Le taux de chômage aux États-Unis est encore un peu élevé comparé aux niveaux d’avant la récession, ce qui semble indiquer qu’il existe encore des capacités inutilisées sur le marché de l’emploi. Néanmoins, l’économie américaine s’approche du plein emploi. Si ce développement est à l’origine du ralentissement des créations de postes, nous devrions également observer une accélération de la croissance de la productivité. Cette orientation vers le plein emploi s’est également reflétée dans le taux de croissance du salaire horaire moyen, qui a grimpé à 2,9 % en glissement annuel.

Graphique 1 : Evolution du niveau de participation au marché du travail américain pour la période de décembre 2000 à décembre 2016 (le taux de participation étant calculé en divisant le nombre de travailleurs immatriculés par la population active – c’est à dire les membres de la population des Etats Unis âgés de 16 ans et plus)

BLOOMBERG participation rate

Source : Bloomberg, situation au 11/01/17

Cela étant, nous avons du mal à identifier les facteurs qui pourraient accélerer la croissance aux États-Unis. La confiance s’est certes améliorée, mais le cycle de l’économie américaine est déjà bien avancé. Le marché du logement semble avoir atteint à un pic alors que les ventes automobiles ont enregistré une forte progression pour atteindre un record en décembre (hors mesures incitatives à l’achat par le passé) de nouveaux taux de forte croissance depuis ces niveaux paraissent moins probables, notamment en raison de la hausse des impayés sur les crédits automobile.

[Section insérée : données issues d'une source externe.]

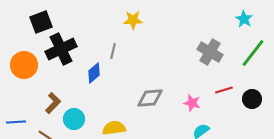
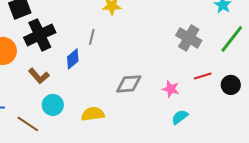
brown L-shape: (53, 103) -> (39, 76), moved, turned 95

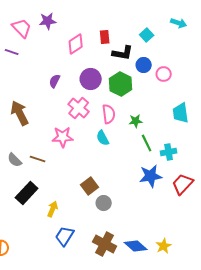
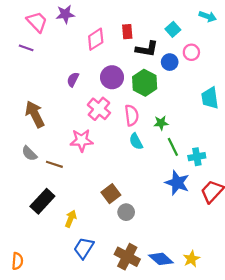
pink circle: (164, 74) -> (191, 52), moved
cyan trapezoid: (181, 113) -> (210, 98), moved
cyan semicircle: (103, 138) -> (136, 141), moved
gray semicircle: (15, 160) -> (29, 153), moved
blue star: (151, 176) -> (177, 183), turned 30

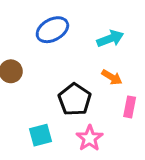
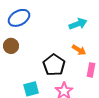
blue ellipse: (52, 30) -> (19, 18), moved

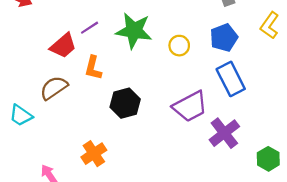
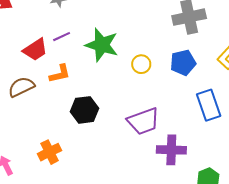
orange L-shape: (93, 68) -> (60, 74), turned -125
blue rectangle: (231, 79) -> (209, 105), moved
purple cross: (224, 133) -> (171, 150), turned 32

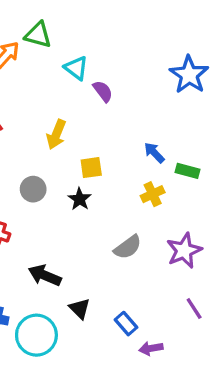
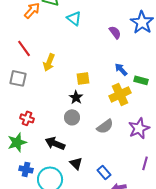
purple semicircle: (103, 91) -> (115, 32), moved
yellow arrow: (56, 134) -> (49, 62), moved
gray circle: (33, 189) -> (72, 117), moved
yellow cross: (153, 194) -> (120, 94), size x1.5
purple line: (194, 309) -> (145, 163), turned 48

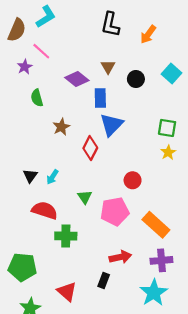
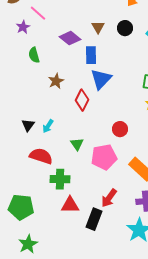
black circle: (136, 79) -> (125, 28), moved
red arrow: (120, 257) -> (109, 198), turned 138
black rectangle: (104, 280) -> (94, 219), size x1.5
red triangle: (67, 292) -> (70, 205), moved, turned -42

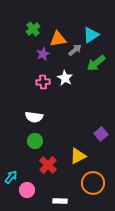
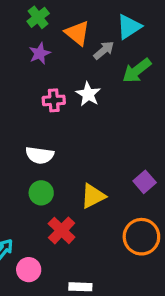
orange triangle: (58, 39) -> (77, 33), turned 48
purple star: (43, 54) -> (40, 53), moved
yellow triangle: (78, 156) -> (93, 196), moved
orange circle: (93, 183) -> (141, 237), moved

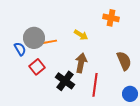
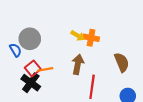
orange cross: (111, 18) -> (91, 38), moved
orange line: (49, 42) -> (45, 69), moved
black cross: (65, 81) -> (31, 83), moved

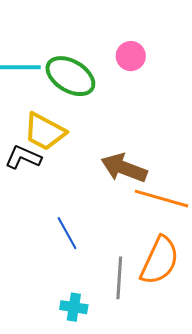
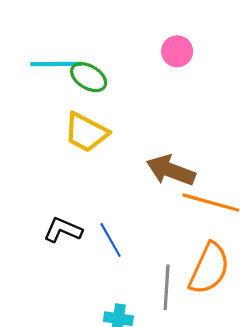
green ellipse: (70, 76) -> (89, 77), moved, size x0.7
black L-shape: (23, 157) -> (63, 230), moved

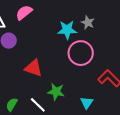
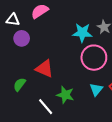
cyan triangle: (87, 103) -> (96, 89), moved
green semicircle: (12, 104) -> (19, 84), moved

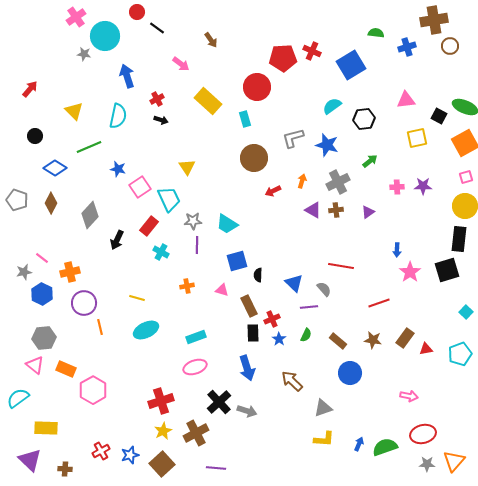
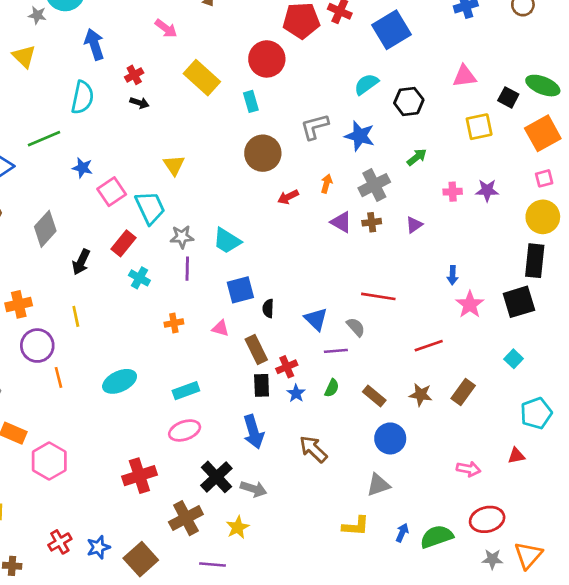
yellow triangle: (74, 111) -> (24, 56), moved
yellow line: (137, 298) -> (76, 316), moved, turned 63
cyan square: (466, 312) -> (514, 359), moved
red triangle: (426, 349) -> (516, 456), moved
gray triangle: (323, 408) -> (378, 485), moved
yellow star: (163, 431) -> (238, 527), moved

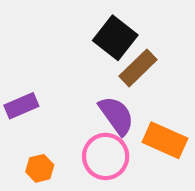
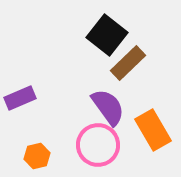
orange rectangle: (165, 140) -> (153, 130), turned 36

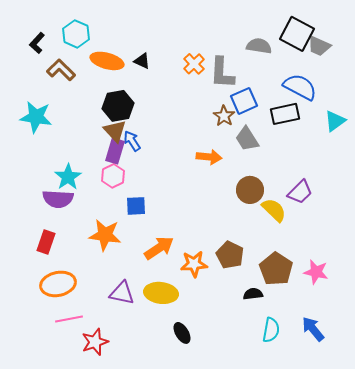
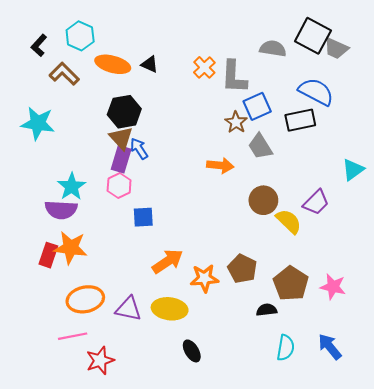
cyan triangle: (335, 121) -> (353, 170), moved
orange star: (105, 235) -> (71, 248), moved
orange ellipse: (58, 284) -> (85, 299), moved

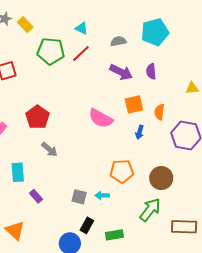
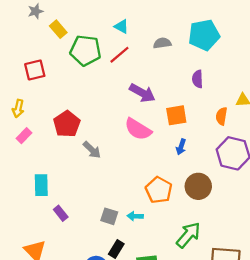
yellow rectangle: (25, 25) -> (58, 29), moved
purple arrow: (121, 72) -> (142, 93), moved
orange semicircle: (159, 112) -> (221, 116), moved
gray arrow: (49, 149) -> (92, 150), moved
orange pentagon: (122, 171) -> (159, 190), turned 30
brown circle: (161, 178) -> (198, 186), moved

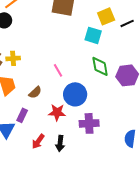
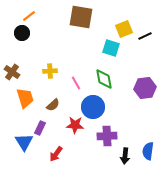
yellow cross: (13, 58) -> (50, 71), moved
green diamond: (100, 66) -> (104, 79), moved
black arrow: (60, 143) -> (125, 156), moved

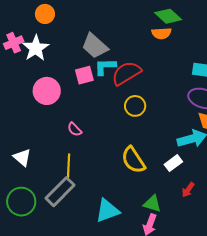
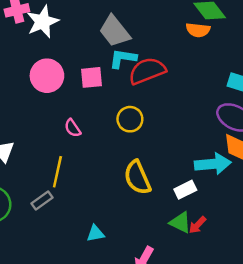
pink square: (84, 75) -> (91, 77), moved
yellow circle: (135, 106) -> (130, 119), moved
gray rectangle: (60, 192) -> (42, 201), size x0.6
green triangle: (152, 204) -> (180, 222), moved
cyan triangle: (107, 211) -> (95, 233), size x0.6

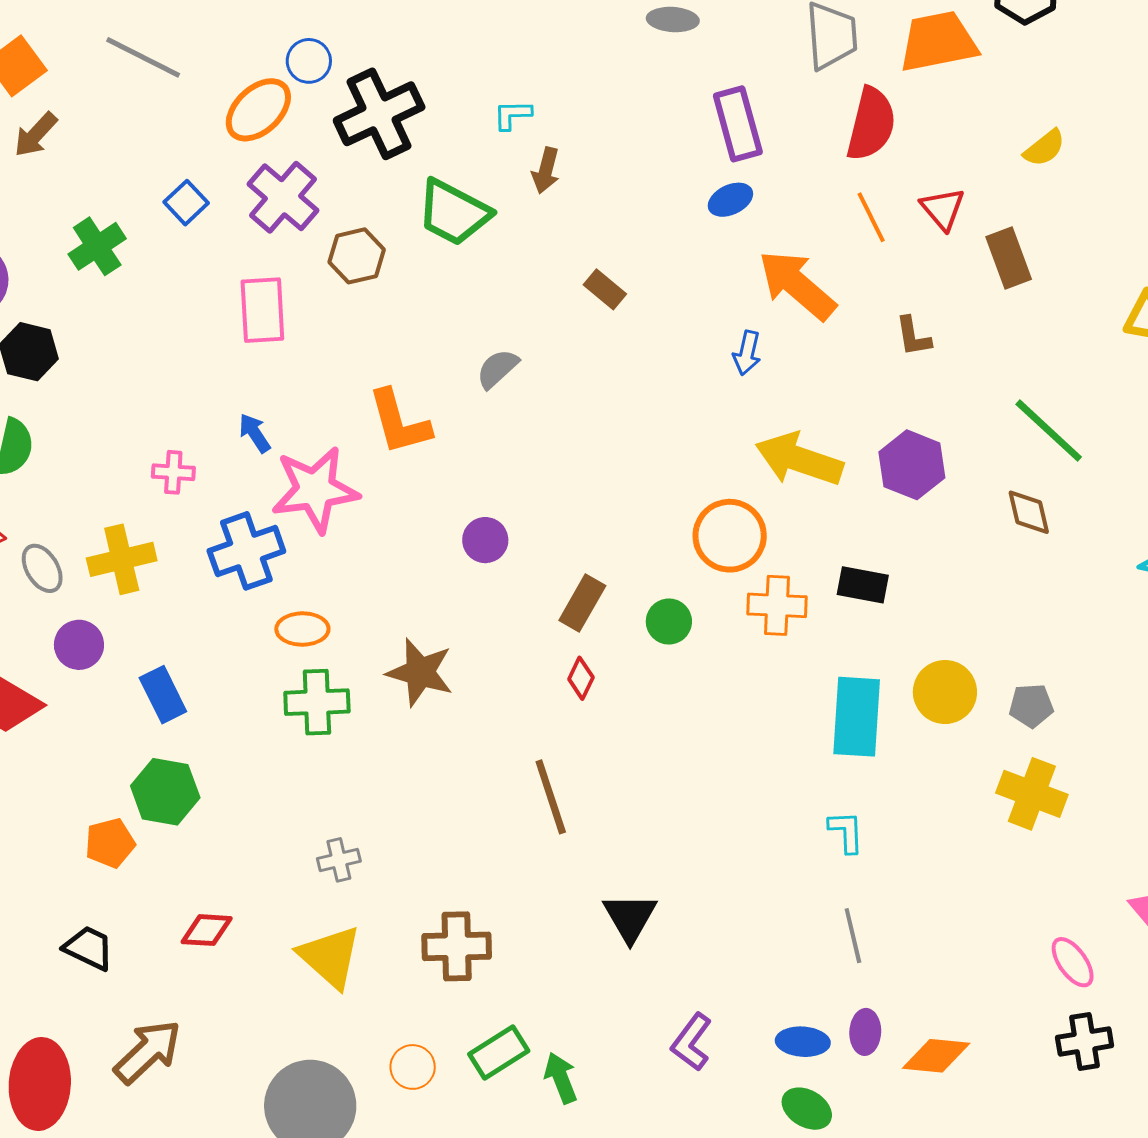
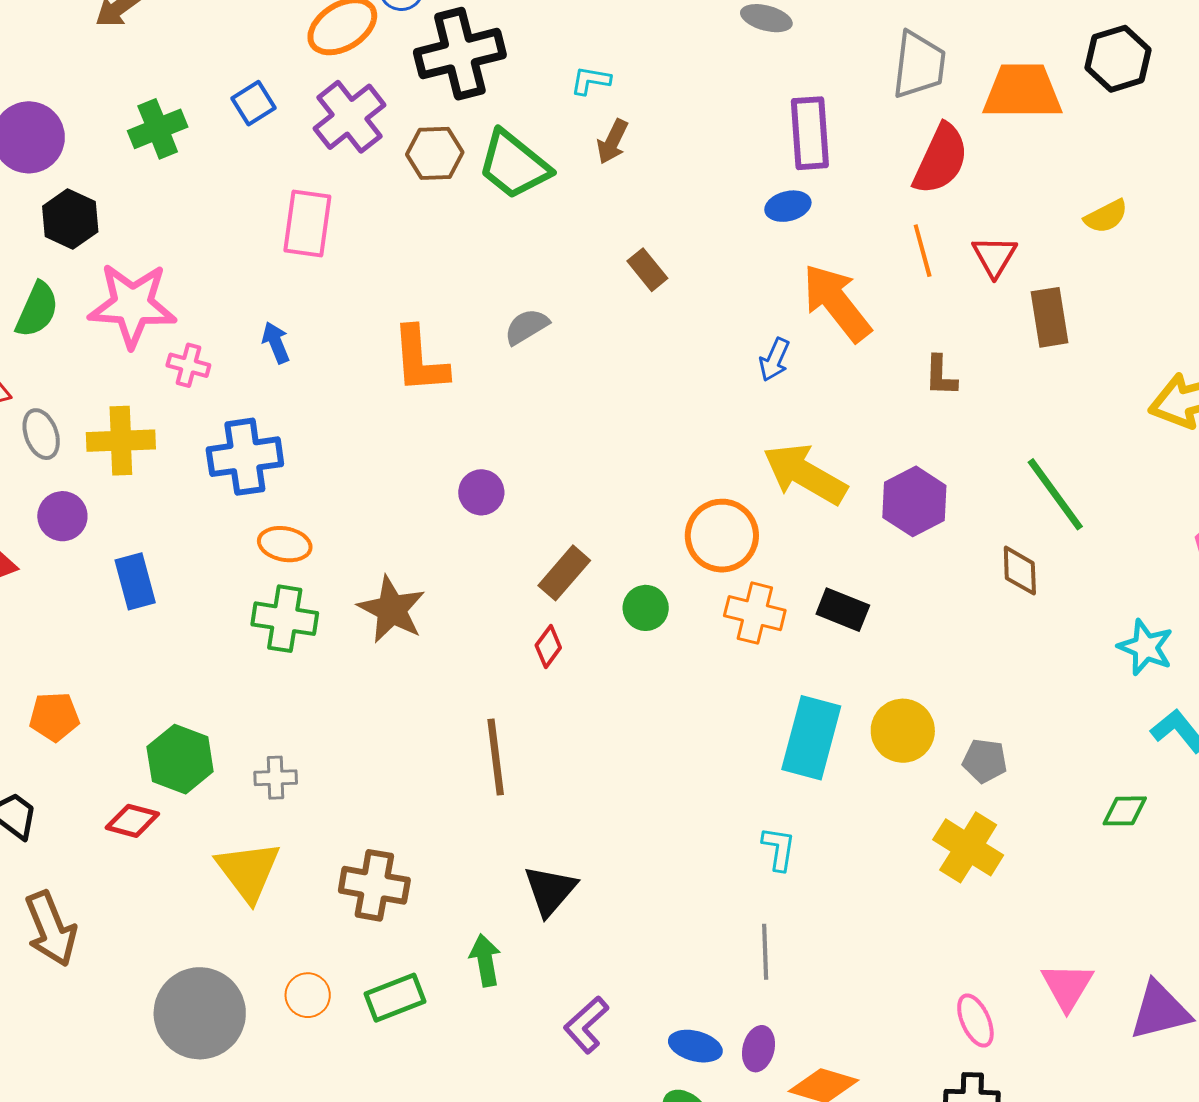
brown hexagon: (357, 256) -> (435, 153), moved
pink star: (315, 490) -> (132, 305), moved
green hexagon: (165, 792) -> (180, 759), moved
brown arrow: (148, 1052) -> (51, 929), turned 100
green arrow: (561, 1078) -> (485, 960), moved

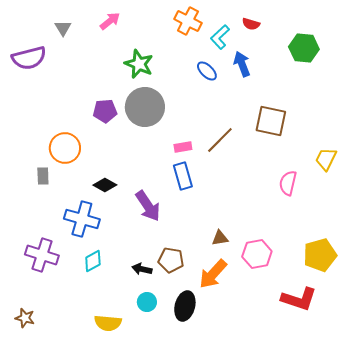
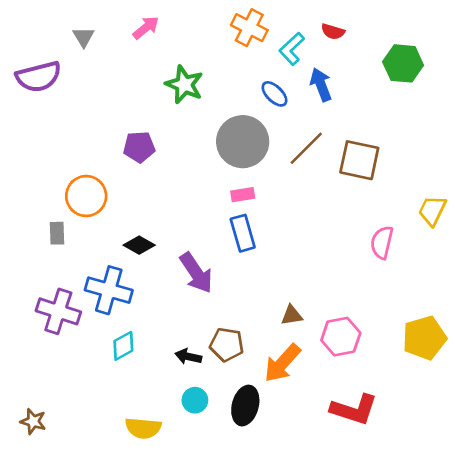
gray circle: (145, 107) -> (243, 142), moved
brown line: (220, 140) -> (306, 148), moved
purple cross: (42, 255) -> (58, 311), moved
red L-shape: (299, 299) -> (354, 409), moved

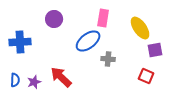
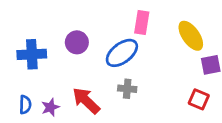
purple circle: (54, 19) -> (77, 42), moved
gray cross: (108, 59) -> (127, 89), moved

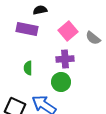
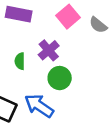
purple cross: (65, 59) -> (49, 50), moved, turned -36

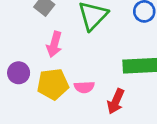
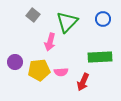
pink arrow: (54, 44) -> (50, 42), moved

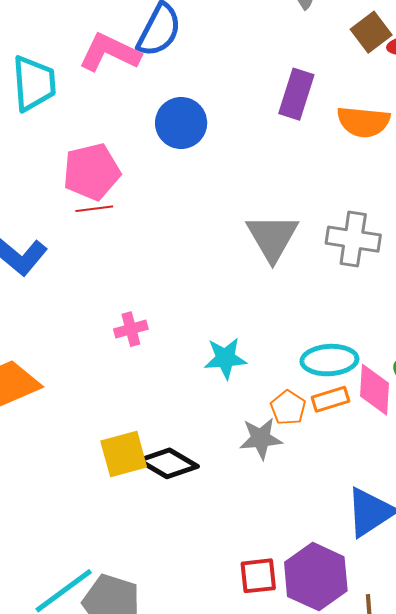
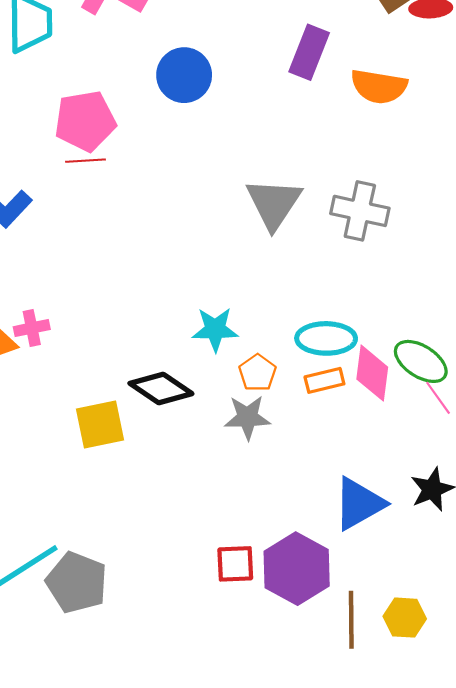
pink cross: (131, 329) -> (32, 328), moved
orange pentagon: (288, 408) -> (257, 373), moved
black diamond: (168, 463) -> (161, 389), moved

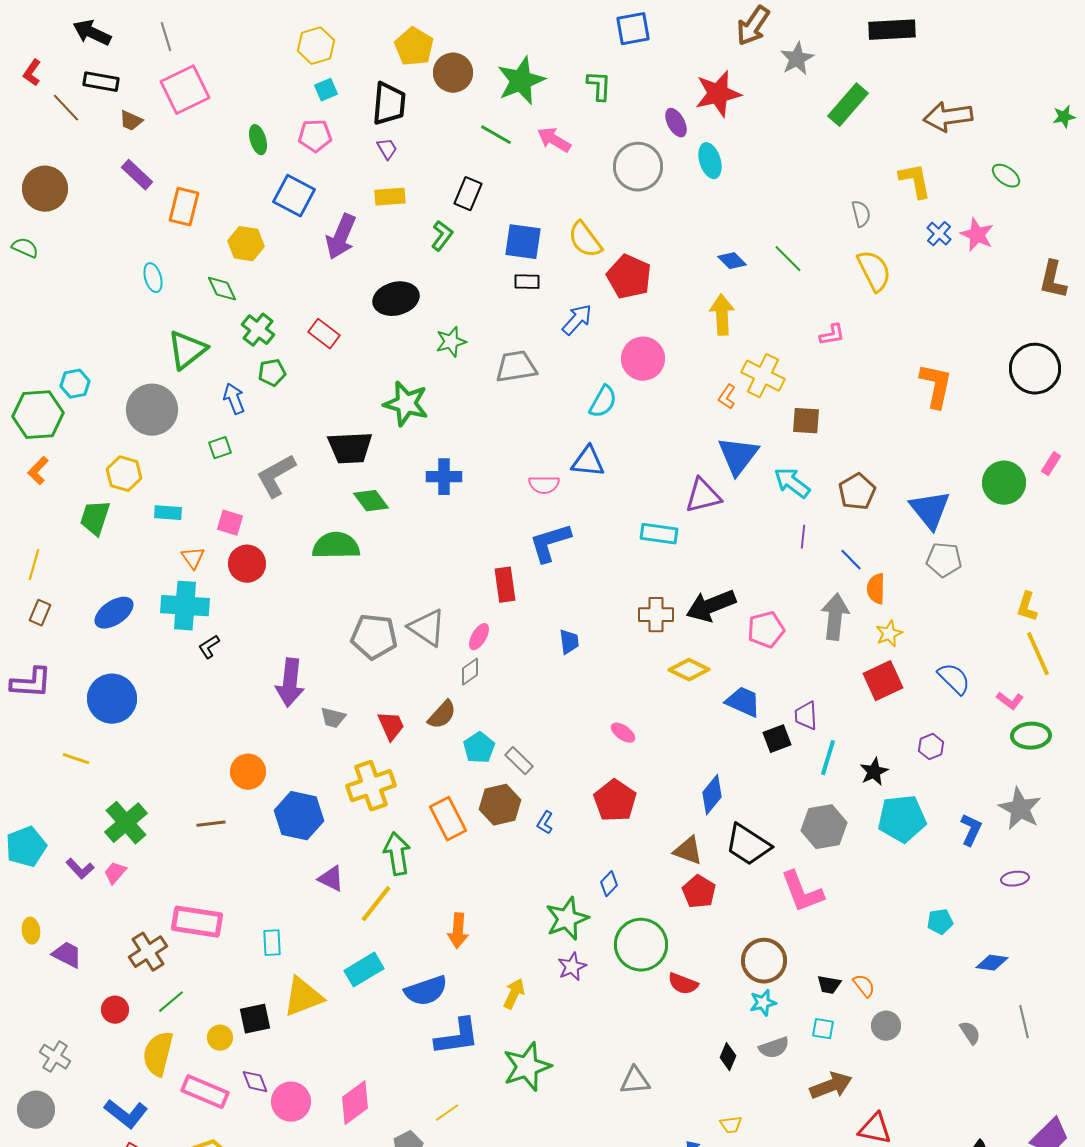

Graphique 2 : Evolution du taux de chômage aux Etats Unis et du salaire horaire nominal pour la période de 1990 à décembre 2016US labour market

Source : Bloomberg, BNPP IP situation au 06/01/17

La croissance du revenu disponible des ménages a quelque peu diminué en termes réels, notamment en raison de la remontée de l’inflation. Nous ne pensons pas que l’inflation constitue un problème dans l’immédiat car la hausse des prix n’est pas généralisée (seules quelques catégories de produits sont concernées). Nous partageons l’avis de la Réserve fédérale (Fed) selon lequel deux à trois relèvements des taux devraient suffire cette année.